Segment Start: SUPPLIED MATERIAL

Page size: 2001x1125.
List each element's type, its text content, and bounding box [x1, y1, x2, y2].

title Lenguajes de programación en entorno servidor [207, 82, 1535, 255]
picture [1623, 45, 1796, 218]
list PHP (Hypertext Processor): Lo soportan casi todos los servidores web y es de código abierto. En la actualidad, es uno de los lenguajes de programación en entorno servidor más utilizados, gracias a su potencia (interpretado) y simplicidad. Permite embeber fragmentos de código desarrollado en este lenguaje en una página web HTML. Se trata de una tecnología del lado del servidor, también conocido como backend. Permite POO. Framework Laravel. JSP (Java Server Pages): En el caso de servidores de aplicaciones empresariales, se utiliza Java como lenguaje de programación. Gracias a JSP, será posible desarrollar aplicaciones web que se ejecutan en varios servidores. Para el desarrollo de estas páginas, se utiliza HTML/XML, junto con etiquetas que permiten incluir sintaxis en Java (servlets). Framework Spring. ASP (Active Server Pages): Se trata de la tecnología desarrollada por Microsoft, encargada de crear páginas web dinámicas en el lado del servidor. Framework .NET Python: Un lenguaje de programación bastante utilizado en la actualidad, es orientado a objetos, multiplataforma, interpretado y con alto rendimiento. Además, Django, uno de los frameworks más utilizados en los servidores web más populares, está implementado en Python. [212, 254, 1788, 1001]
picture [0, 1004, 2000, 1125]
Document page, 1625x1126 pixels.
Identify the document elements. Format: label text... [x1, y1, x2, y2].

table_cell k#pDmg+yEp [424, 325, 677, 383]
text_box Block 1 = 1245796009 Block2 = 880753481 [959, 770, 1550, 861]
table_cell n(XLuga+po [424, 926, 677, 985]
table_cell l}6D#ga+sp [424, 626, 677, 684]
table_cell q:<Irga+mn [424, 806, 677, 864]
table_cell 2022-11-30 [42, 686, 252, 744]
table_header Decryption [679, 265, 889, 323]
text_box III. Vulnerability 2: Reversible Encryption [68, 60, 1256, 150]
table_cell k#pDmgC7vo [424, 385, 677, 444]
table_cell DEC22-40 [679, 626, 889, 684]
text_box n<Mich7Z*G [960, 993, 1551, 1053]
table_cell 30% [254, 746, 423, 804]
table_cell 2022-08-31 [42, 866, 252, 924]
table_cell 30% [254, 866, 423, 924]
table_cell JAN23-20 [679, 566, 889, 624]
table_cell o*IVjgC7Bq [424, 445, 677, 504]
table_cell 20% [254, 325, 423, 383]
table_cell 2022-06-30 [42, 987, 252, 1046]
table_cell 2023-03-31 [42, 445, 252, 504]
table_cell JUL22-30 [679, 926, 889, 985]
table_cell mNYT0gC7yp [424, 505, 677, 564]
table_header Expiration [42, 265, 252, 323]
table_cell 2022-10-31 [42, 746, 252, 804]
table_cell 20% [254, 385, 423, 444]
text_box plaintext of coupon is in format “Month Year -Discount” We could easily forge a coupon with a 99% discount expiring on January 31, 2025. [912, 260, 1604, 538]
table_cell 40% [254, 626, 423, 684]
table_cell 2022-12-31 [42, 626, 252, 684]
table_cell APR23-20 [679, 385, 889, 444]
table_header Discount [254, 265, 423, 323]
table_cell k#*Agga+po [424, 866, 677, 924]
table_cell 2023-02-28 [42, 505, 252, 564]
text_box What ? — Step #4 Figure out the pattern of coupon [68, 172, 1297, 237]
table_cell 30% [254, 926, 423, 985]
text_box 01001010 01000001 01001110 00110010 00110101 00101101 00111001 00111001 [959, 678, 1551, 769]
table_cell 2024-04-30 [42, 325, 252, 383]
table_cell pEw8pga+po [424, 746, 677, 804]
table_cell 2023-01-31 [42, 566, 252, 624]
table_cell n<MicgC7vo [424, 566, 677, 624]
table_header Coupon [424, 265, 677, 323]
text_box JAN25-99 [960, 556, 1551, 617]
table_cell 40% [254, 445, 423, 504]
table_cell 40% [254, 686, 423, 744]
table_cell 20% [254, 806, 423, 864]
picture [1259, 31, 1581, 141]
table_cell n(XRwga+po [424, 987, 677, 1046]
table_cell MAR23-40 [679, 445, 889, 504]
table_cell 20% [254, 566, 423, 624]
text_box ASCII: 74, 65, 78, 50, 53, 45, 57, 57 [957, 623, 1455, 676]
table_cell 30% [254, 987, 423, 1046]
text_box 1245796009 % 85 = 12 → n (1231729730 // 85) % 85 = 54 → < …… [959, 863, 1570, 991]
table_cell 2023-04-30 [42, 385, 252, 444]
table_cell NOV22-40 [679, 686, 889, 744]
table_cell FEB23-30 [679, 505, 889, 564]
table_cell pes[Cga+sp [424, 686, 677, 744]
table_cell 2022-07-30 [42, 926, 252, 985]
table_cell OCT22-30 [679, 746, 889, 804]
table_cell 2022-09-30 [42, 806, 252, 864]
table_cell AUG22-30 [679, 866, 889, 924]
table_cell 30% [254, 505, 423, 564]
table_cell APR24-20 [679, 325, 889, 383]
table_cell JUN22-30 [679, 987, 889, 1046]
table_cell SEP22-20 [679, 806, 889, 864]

Segment End: SUPPLIED MATERIAL

» **EXERCISE PROMPT**:
Each record above should be transcribed exactly.

» **WRITTEN RESPONSE**:
Page size: 2001x1125.
List each element's type, its text content, and bounding box [x1, y1, x2, y2].

title Lenguajes de programación en entorno servidor [207, 82, 1535, 255]
picture [1623, 45, 1796, 218]
list PHP (Hypertext Processor): Lo soportan casi todos los servidores web y es de código abierto. En la actualidad, es uno de los lenguajes de programación en entorno servidor más utilizados, gracias a su potencia (interpretado) y simplicidad. Permite embeber fragmentos de código desarrollado en este lenguaje en una página web HTML. Se trata de una tecnología del lado del servidor, también conocido como backend. Permite POO. Framework Laravel. JSP (Java Server Pages): En el caso de servidores de aplicaciones empresariales, se utiliza Java como lenguaje de programación. Gracias a JSP, será posible desarrollar aplicaciones web que se ejecutan en varios servidores. Para el desarrollo de estas páginas, se utiliza HTML/XML, junto con etiquetas que permiten incluir sintaxis en Java (servlets). Framework Spring. ASP (Active Server Pages): Se trata de la tecnología desarrollada por Microsoft, encargada de crear páginas web dinámicas en el lado del servidor. Framework .NET Python: Un lenguaje de programación bastante utilizado en la actualidad, es orientado a objetos, multiplataforma, interpretado y con alto rendimiento. Además, Django, uno de los frameworks más utilizados en los servidores web más populares, está implementado en Python. [212, 254, 1788, 1001]
picture [0, 1004, 2000, 1125]
Document page, 1625x1126 pixels.
Identify the document elements. Format: label text... [x1, y1, x2, y2].

table_cell k#pDmg+yEp [424, 325, 677, 383]
text_box Block 1 = 1245796009 Block2 = 880753481 [959, 770, 1550, 861]
table_cell n(XLuga+po [424, 926, 677, 985]
table_cell l}6D#ga+sp [424, 626, 677, 684]
table_cell q:<Irga+mn [424, 806, 677, 864]
table_cell 2022-11-30 [42, 686, 252, 744]
table_header Decryption [679, 265, 889, 323]
text_box III. Vulnerability 2: Reversible Encryption [68, 60, 1256, 150]
table_cell k#pDmgC7vo [424, 385, 677, 444]
table_cell DEC22-40 [679, 626, 889, 684]
text_box n<Mich7Z*G [960, 993, 1551, 1053]
table_cell 30% [254, 746, 423, 804]
table_cell 2022-08-31 [42, 866, 252, 924]
table_cell 30% [254, 866, 423, 924]
table_cell JAN23-20 [679, 566, 889, 624]
table_cell o*IVjgC7Bq [424, 445, 677, 504]
table_cell 20% [254, 325, 423, 383]
table_cell 2022-06-30 [42, 987, 252, 1046]
table_cell 2023-03-31 [42, 445, 252, 504]
table_cell JUL22-30 [679, 926, 889, 985]
table_cell mNYT0gC7yp [424, 505, 677, 564]
table_header Expiration [42, 265, 252, 323]
table_cell 2022-10-31 [42, 746, 252, 804]
table_cell 20% [254, 385, 423, 444]
text_box plaintext of coupon is in format “Month Year -Discount” We could easily forge a coupon with a 99% discount expiring on January 31, 2025. [912, 260, 1604, 538]
table_cell 40% [254, 626, 423, 684]
table_cell 2022-12-31 [42, 626, 252, 684]
table_cell APR23-20 [679, 385, 889, 444]
table_header Discount [254, 265, 423, 323]
table_cell k#*Agga+po [424, 866, 677, 924]
table_cell 2023-02-28 [42, 505, 252, 564]
text_box What ? — Step #4 Figure out the pattern of coupon [68, 172, 1297, 237]
table_cell 30% [254, 926, 423, 985]
text_box 01001010 01000001 01001110 00110010 00110101 00101101 00111001 00111001 [959, 678, 1551, 769]
table_cell 2024-04-30 [42, 325, 252, 383]
table_cell pEw8pga+po [424, 746, 677, 804]
table_cell 2023-01-31 [42, 566, 252, 624]
table_cell n<MicgC7vo [424, 566, 677, 624]
table_header Coupon [424, 265, 677, 323]
text_box JAN25-99 [960, 556, 1551, 617]
table_cell 40% [254, 445, 423, 504]
table_cell 40% [254, 686, 423, 744]
table_cell 20% [254, 806, 423, 864]
picture [1259, 31, 1581, 141]
table_cell n(XRwga+po [424, 987, 677, 1046]
table_cell MAR23-40 [679, 445, 889, 504]
table_cell 20% [254, 566, 423, 624]
text_box ASCII: 74, 65, 78, 50, 53, 45, 57, 57 [957, 623, 1455, 676]
table_cell 30% [254, 987, 423, 1046]
text_box 1245796009 % 85 = 12 → n (1231729730 // 85) % 85 = 54 → < …… [959, 863, 1570, 991]
table_cell 2023-04-30 [42, 385, 252, 444]
table_cell NOV22-40 [679, 686, 889, 744]
table_cell FEB23-30 [679, 505, 889, 564]
table_cell pes[Cga+sp [424, 686, 677, 744]
table_cell 2022-07-30 [42, 926, 252, 985]
table_cell OCT22-30 [679, 746, 889, 804]
table_cell 2022-09-30 [42, 806, 252, 864]
table_cell AUG22-30 [679, 866, 889, 924]
table_cell 30% [254, 505, 423, 564]
table_cell APR24-20 [679, 325, 889, 383]
table_cell JUN22-30 [679, 987, 889, 1046]
table_cell SEP22-20 [679, 806, 889, 864]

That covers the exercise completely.